Areas are being devalued due to newfound flood-risk zones, and rising sea levels and wildfires make it next to impossible to rebuild homes where they were lost.  

A new report from the Canadian Institute for Climate Choices (CICC), a federally funded research institute, revealed some shocking discoveries about the current and future state of Canada’s infrastructure last month. From private dwelling homes to public roads and powerlines, the very structures we rely on to live won’t be so strong/dependable if we (Canadians) don’t take climate reliance more seriously.  

As explained in the CICC report, “deteriorating roads and electrical grids and slow progress in modernizing transportation corridors and public transit systems are hampering business performance, trade and economic growth.” It is clear that, as we plan for more sustainable futures, both private and public developers need to start overlooking short-term financial gains and start considering long-term risks (like climate change). We need roads, homes, and other power systems that will withstand expected volatile weather.  

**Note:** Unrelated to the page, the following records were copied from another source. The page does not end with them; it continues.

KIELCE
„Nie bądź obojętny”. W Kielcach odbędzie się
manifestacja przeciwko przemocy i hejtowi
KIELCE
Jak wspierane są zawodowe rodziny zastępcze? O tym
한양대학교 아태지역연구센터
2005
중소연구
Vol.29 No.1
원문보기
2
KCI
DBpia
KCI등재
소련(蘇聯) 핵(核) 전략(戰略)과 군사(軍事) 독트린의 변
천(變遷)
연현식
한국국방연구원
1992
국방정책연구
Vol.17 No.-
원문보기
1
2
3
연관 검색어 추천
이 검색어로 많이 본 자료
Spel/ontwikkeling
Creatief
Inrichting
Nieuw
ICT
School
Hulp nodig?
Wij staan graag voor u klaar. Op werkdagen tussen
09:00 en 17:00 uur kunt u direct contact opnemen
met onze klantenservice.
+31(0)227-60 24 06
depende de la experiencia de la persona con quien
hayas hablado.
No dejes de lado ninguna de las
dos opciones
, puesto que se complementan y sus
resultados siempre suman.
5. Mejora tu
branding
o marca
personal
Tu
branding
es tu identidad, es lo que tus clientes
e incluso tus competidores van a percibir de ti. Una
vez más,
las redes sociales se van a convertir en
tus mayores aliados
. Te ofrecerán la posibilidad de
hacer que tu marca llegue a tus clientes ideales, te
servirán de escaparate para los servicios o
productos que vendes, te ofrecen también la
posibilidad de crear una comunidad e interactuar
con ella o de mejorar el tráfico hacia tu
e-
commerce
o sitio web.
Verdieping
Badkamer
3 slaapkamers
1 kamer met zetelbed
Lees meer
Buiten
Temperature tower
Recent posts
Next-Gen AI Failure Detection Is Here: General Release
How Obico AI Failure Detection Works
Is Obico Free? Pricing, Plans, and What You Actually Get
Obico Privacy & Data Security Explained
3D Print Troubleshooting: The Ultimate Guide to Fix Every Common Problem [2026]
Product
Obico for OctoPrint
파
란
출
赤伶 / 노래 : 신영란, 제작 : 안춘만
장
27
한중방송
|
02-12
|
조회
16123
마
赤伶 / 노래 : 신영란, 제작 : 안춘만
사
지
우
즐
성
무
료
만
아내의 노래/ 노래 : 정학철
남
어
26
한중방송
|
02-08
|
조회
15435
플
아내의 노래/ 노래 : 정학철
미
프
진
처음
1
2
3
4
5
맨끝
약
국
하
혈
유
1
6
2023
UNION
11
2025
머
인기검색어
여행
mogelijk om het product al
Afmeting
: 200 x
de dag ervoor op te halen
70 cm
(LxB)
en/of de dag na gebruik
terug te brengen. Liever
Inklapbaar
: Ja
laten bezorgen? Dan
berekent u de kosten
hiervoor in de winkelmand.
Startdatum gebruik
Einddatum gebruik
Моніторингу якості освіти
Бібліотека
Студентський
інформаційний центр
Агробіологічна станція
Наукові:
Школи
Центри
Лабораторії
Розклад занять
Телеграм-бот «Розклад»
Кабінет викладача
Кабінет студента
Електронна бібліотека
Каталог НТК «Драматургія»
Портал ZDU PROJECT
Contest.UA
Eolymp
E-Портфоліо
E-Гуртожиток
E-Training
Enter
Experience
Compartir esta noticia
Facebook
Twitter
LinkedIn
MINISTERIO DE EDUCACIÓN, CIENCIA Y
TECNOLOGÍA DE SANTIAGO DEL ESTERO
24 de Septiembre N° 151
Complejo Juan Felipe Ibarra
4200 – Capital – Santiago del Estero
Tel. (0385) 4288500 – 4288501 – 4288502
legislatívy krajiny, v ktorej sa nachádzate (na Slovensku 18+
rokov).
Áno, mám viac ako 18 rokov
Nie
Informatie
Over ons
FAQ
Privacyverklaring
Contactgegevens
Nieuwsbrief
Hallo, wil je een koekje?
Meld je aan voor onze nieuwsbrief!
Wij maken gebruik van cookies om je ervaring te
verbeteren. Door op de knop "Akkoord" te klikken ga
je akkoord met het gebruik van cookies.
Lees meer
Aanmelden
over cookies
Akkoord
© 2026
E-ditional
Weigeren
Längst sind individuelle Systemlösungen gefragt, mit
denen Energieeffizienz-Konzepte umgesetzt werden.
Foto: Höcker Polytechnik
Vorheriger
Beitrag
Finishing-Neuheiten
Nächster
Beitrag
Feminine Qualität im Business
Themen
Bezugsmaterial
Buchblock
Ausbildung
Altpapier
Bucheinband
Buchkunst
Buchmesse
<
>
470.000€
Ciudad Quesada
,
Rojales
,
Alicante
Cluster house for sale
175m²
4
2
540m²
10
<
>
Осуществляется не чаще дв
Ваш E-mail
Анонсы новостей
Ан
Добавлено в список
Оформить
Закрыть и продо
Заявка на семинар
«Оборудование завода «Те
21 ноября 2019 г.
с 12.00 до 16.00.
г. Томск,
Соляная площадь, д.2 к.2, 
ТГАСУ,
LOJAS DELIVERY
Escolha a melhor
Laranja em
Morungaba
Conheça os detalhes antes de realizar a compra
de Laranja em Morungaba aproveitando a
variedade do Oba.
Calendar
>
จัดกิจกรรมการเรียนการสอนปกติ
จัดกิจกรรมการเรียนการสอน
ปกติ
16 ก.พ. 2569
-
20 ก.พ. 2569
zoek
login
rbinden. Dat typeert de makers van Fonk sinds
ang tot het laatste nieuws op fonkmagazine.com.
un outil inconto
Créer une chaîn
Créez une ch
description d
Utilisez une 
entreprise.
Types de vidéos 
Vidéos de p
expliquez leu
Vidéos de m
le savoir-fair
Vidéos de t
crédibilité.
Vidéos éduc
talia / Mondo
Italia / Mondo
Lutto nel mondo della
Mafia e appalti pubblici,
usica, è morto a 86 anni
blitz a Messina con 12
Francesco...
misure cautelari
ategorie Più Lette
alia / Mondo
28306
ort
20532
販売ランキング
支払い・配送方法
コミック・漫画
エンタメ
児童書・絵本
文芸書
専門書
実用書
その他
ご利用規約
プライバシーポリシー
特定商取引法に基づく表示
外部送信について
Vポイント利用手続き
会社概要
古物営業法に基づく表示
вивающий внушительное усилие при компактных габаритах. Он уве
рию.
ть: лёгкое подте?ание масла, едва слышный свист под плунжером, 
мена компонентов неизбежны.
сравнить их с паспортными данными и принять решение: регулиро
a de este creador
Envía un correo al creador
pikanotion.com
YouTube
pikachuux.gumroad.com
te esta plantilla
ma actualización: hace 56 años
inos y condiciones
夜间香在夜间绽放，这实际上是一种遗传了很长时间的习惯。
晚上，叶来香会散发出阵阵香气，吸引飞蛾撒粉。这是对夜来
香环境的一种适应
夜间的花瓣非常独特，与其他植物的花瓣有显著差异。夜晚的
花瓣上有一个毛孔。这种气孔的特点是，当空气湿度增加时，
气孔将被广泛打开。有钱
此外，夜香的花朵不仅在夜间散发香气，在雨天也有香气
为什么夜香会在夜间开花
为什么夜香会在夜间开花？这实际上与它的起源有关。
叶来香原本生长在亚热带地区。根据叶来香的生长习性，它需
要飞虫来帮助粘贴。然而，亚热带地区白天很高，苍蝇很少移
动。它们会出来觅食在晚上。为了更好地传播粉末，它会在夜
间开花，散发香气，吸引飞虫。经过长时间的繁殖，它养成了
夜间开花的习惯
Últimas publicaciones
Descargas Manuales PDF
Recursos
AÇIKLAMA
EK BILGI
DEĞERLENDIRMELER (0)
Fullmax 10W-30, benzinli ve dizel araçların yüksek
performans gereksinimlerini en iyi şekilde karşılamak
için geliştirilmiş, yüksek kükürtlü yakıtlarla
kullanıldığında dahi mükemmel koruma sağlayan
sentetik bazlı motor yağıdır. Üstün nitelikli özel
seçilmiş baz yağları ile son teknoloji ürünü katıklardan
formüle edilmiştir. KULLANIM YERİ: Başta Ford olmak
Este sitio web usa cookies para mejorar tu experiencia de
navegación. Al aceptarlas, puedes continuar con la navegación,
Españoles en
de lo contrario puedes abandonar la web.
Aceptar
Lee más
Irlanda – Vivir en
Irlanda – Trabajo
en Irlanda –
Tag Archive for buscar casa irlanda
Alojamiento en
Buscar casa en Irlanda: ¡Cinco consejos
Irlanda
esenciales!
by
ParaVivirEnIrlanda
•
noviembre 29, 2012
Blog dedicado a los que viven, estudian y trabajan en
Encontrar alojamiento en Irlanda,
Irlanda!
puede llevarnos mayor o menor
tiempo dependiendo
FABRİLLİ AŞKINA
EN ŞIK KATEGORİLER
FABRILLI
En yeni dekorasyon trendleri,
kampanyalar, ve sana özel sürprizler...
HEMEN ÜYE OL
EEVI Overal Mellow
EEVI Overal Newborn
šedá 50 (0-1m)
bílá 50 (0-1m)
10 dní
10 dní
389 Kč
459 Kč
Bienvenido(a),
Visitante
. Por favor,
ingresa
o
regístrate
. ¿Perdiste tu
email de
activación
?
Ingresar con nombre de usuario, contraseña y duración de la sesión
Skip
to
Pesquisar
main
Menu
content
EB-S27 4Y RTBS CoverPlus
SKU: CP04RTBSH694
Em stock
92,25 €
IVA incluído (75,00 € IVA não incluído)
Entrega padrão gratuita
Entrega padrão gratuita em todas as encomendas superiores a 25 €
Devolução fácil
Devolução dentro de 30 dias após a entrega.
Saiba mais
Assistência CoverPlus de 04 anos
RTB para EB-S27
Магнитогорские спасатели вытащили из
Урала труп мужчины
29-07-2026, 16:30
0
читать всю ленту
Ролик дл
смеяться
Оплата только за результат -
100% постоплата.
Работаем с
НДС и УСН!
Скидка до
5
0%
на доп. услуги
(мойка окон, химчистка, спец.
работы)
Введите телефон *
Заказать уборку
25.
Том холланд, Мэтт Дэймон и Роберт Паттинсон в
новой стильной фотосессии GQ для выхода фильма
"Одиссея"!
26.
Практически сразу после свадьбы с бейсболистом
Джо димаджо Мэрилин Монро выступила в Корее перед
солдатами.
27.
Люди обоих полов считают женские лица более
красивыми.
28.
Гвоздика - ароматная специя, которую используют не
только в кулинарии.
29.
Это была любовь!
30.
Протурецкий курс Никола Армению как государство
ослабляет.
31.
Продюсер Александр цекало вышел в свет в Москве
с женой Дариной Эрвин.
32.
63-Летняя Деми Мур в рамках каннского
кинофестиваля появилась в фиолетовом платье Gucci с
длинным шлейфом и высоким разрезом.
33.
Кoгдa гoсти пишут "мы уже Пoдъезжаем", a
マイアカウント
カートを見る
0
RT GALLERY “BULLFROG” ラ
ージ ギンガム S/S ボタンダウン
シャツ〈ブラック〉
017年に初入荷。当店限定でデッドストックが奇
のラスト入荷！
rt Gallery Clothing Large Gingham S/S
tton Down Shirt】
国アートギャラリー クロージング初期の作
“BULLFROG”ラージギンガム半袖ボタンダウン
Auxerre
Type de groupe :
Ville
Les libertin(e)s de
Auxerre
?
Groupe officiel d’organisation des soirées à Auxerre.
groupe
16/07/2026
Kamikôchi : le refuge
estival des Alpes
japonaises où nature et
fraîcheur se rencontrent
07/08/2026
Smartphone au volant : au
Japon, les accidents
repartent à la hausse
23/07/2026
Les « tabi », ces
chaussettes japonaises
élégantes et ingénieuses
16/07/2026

Flood zones due to increased rainfall and rising sea levels, amongst other temperature-related damages (tornados, hurricanes, ice storms, etc.), continue to be overlooked by government communications to affected Canadians. For example, CICC research estimates that at least half a million buildings are at risk of flooding in Canada and are currently not identified by any government-produced flood maps.  

The fact of the matter is that despite Canada having the 10th lowest population density of any country, about 12 percent of our national landmass is covered by national parks and other protected areas. Pair that with a large portion of Canada being so cold it’s unlivable, we’re a bit stuck on options to expand outwards.  

Canadians need to better understand climate risks as they prepare for their futures, especially when it comes to investing in a new home. We need more published information backed by the government, such as the CICC report. Ask your local representatives to seek information on the current and future damages to your neighborhood and infrastructure, by foreseen and unforeseen risks such as extreme weather. Nearly 60% of public infrastructure is owned by our municipalities. In considering your local representatives, as a community, or as an individual, together we need to make decisions with the consideration that the climate is changing, and educate yourselves on how it will have effects on the places we live and love.